Bounding box coordinate data
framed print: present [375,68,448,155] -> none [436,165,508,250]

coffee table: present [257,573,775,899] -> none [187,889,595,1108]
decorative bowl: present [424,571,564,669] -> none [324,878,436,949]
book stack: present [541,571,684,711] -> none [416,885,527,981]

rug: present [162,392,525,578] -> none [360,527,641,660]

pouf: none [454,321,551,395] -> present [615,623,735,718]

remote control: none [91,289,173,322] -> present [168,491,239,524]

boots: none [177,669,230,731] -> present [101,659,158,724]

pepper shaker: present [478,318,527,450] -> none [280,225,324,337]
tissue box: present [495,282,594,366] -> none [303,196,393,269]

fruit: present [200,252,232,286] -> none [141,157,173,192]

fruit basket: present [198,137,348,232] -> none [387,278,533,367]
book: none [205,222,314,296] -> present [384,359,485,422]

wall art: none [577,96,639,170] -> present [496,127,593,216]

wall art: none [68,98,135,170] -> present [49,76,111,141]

About this exercise: All of the records above need to be copied exactly.

Answer for the task:
framed print: present [375,68,448,155] -> none [436,165,508,250]

coffee table: present [257,573,775,899] -> none [187,889,595,1108]
decorative bowl: present [424,571,564,669] -> none [324,878,436,949]
book stack: present [541,571,684,711] -> none [416,885,527,981]

rug: present [162,392,525,578] -> none [360,527,641,660]

pouf: none [454,321,551,395] -> present [615,623,735,718]

remote control: none [91,289,173,322] -> present [168,491,239,524]

boots: none [177,669,230,731] -> present [101,659,158,724]

pepper shaker: present [478,318,527,450] -> none [280,225,324,337]
tissue box: present [495,282,594,366] -> none [303,196,393,269]

fruit: present [200,252,232,286] -> none [141,157,173,192]

fruit basket: present [198,137,348,232] -> none [387,278,533,367]
book: none [205,222,314,296] -> present [384,359,485,422]

wall art: none [577,96,639,170] -> present [496,127,593,216]

wall art: none [68,98,135,170] -> present [49,76,111,141]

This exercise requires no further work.